> **Set exercise**
Could you reproduce only the rows from the line with "elevation (m): 110" to the line with "scientific name: Alibertia edulis", replacing "locality" with "site" and changing nothing else?

[Source records]
--

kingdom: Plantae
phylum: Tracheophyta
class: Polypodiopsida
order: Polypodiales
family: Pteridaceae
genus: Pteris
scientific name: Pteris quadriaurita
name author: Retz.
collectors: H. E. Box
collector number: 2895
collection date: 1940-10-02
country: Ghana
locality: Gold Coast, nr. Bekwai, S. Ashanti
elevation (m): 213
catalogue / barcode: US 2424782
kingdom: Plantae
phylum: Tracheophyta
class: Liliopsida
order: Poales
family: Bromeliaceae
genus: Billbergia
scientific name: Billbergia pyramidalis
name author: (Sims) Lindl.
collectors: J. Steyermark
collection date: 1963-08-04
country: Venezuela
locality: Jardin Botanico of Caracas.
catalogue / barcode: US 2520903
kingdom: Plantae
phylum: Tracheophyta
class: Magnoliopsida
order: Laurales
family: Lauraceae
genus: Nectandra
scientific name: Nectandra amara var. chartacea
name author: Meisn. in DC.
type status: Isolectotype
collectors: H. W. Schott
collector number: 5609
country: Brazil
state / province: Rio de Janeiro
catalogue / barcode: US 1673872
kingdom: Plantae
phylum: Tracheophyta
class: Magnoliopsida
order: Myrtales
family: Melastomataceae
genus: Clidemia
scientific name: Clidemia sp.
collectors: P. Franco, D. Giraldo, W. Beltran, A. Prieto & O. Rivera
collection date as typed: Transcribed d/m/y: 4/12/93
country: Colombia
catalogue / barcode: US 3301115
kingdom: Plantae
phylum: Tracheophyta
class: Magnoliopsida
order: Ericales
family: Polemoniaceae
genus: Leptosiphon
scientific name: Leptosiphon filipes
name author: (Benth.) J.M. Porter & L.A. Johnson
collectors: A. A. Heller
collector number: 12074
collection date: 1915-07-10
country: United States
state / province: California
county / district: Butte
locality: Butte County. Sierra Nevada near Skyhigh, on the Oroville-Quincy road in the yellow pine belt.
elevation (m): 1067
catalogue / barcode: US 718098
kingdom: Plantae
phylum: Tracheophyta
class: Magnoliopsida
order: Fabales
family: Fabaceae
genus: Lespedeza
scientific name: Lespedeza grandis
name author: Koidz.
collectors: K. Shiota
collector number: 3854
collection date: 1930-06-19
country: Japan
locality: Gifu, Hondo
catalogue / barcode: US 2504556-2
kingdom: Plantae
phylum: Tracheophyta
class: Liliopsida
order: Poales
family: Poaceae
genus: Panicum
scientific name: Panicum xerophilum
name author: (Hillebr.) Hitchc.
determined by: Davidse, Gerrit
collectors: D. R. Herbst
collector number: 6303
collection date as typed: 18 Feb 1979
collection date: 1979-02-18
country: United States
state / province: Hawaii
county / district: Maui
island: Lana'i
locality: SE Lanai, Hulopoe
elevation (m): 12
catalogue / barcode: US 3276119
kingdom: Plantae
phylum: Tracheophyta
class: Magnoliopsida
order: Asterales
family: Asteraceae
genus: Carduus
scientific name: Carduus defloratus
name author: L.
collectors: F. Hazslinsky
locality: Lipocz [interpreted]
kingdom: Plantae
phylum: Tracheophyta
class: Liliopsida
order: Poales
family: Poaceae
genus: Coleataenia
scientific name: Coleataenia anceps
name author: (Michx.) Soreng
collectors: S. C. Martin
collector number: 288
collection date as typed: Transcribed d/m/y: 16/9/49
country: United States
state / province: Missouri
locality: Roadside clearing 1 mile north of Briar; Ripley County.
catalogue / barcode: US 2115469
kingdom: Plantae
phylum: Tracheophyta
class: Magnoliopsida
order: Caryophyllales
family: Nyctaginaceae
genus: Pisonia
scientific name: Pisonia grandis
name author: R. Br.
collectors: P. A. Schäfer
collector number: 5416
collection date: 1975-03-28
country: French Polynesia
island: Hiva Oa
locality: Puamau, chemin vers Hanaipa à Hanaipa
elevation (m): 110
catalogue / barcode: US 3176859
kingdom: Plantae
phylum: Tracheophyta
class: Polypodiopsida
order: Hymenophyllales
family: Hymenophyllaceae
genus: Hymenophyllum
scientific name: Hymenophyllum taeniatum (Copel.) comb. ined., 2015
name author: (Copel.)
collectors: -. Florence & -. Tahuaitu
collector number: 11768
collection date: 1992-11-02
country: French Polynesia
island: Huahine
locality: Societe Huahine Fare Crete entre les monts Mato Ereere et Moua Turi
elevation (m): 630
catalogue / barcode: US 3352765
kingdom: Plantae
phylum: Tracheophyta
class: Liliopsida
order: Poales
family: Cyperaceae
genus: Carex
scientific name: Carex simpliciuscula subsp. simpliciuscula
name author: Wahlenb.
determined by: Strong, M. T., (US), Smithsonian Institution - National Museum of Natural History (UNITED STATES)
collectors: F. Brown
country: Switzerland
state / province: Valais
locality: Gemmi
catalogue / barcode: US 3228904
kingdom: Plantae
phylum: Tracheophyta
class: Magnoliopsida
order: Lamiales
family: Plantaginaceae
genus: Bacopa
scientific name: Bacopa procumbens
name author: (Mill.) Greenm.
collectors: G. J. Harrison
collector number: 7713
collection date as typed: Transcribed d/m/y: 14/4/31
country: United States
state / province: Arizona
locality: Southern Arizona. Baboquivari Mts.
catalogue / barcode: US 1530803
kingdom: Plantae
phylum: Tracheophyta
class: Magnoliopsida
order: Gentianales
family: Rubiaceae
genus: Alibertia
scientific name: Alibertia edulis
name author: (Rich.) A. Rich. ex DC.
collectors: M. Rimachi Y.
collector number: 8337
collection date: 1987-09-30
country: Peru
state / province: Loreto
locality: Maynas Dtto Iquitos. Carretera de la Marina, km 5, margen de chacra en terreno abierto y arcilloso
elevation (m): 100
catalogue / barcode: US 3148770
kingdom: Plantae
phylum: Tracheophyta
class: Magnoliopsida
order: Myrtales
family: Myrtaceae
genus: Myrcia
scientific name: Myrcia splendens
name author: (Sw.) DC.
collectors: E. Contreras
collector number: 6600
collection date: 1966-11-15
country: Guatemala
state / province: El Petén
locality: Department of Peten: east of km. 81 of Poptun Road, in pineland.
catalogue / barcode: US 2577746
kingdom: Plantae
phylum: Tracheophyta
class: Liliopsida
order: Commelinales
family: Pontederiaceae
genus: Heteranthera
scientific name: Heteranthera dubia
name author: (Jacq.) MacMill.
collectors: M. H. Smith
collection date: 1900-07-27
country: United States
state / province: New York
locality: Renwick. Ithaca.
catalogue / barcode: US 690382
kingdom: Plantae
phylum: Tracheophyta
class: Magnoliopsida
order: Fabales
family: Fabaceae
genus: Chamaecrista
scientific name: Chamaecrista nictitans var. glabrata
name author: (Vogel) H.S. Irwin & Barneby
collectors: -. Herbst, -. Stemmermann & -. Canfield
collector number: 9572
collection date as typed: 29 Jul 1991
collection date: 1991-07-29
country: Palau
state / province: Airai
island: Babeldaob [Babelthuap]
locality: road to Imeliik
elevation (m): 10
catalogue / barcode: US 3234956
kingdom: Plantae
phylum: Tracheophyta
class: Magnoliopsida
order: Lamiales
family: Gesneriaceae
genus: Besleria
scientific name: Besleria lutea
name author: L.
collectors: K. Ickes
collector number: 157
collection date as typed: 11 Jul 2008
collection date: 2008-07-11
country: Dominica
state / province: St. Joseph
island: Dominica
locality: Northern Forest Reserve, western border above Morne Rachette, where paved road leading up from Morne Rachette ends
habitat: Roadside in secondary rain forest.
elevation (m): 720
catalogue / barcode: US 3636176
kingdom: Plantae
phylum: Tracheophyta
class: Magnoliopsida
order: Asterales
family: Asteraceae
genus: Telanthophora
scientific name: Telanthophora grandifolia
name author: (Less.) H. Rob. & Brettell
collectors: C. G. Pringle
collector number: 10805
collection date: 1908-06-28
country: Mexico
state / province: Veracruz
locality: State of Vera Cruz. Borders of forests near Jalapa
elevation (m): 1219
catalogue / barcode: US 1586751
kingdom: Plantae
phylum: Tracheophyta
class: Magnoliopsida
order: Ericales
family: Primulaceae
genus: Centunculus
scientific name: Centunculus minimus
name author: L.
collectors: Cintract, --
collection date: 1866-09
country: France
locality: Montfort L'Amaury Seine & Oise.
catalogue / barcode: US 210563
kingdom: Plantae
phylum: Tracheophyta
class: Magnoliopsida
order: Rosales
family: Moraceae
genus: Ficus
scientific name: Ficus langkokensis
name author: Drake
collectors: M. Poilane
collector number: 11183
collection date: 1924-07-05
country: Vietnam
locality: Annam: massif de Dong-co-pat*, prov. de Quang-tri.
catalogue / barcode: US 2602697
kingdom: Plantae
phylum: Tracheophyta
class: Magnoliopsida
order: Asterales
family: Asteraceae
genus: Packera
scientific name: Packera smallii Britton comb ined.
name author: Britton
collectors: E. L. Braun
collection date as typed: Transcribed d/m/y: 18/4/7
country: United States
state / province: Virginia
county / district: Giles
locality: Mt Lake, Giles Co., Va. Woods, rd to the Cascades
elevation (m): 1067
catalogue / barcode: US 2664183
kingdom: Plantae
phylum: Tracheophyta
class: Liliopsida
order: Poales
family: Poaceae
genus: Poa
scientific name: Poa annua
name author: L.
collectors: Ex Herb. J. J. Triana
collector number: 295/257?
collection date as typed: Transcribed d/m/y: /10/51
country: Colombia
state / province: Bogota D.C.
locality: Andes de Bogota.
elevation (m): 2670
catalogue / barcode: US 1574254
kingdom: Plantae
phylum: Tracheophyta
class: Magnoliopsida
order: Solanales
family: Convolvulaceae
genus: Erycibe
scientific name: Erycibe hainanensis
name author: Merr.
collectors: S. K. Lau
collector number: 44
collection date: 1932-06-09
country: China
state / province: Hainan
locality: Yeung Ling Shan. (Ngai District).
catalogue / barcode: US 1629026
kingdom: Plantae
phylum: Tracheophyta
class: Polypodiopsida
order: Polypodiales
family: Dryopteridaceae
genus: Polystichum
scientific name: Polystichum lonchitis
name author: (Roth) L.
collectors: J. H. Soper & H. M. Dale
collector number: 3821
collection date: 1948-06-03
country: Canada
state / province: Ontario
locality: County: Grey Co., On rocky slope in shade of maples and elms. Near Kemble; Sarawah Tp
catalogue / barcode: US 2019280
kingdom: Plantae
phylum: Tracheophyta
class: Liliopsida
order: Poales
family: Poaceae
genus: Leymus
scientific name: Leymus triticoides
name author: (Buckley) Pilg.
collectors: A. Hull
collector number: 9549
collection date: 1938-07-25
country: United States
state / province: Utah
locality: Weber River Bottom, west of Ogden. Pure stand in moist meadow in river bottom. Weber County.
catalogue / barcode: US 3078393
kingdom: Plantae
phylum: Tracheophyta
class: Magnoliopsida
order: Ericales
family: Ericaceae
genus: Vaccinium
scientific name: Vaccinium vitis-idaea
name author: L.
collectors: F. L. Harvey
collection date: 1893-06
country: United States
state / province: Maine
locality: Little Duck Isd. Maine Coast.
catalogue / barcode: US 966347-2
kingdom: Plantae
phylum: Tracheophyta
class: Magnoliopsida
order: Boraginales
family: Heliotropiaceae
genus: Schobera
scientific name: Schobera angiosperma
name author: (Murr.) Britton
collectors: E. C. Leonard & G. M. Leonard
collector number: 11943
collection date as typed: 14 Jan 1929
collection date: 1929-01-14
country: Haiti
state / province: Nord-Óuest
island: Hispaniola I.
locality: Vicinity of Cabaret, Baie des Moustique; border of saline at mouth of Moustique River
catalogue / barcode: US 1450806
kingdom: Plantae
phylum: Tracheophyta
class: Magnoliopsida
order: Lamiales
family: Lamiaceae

--

> **Task solution**
elevation (m): 110
catalogue / barcode: US 3176859
kingdom: Plantae
phylum: Tracheophyta
class: Polypodiopsida
order: Hymenophyllales
family: Hymenophyllaceae
genus: Hymenophyllum
scientific name: Hymenophyllum taeniatum (Copel.) comb. ined., 2015
name author: (Copel.)
collectors: -. Florence & -. Tahuaitu
collector number: 11768
collection date: 1992-11-02
country: French Polynesia
island: Huahine
site: Societe Huahine Fare Crete entre les monts Mato Ereere et Moua Turi
elevation (m): 630
catalogue / barcode: US 3352765
kingdom: Plantae
phylum: Tracheophyta
class: Liliopsida
order: Poales
family: Cyperaceae
genus: Carex
scientific name: Carex simpliciuscula subsp. simpliciuscula
name author: Wahlenb.
determined by: Strong, M. T., (US), Smithsonian Institution - National Museum of Natural History (UNITED STATES)
collectors: F. Brown
country: Switzerland
state / province: Valais
site: Gemmi
catalogue / barcode: US 3228904
kingdom: Plantae
phylum: Tracheophyta
class: Magnoliopsida
order: Lamiales
family: Plantaginaceae
genus: Bacopa
scientific name: Bacopa procumbens
name author: (Mill.) Greenm.
collectors: G. J. Harrison
collector number: 7713
collection date as typed: Transcribed d/m/y: 14/4/31
country: United States
state / province: Arizona
site: Southern Arizona. Baboquivari Mts.
catalogue / barcode: US 1530803
kingdom: Plantae
phylum: Tracheophyta
class: Magnoliopsida
order: Gentianales
family: Rubiaceae
genus: Alibertia
scientific name: Alibertia edulis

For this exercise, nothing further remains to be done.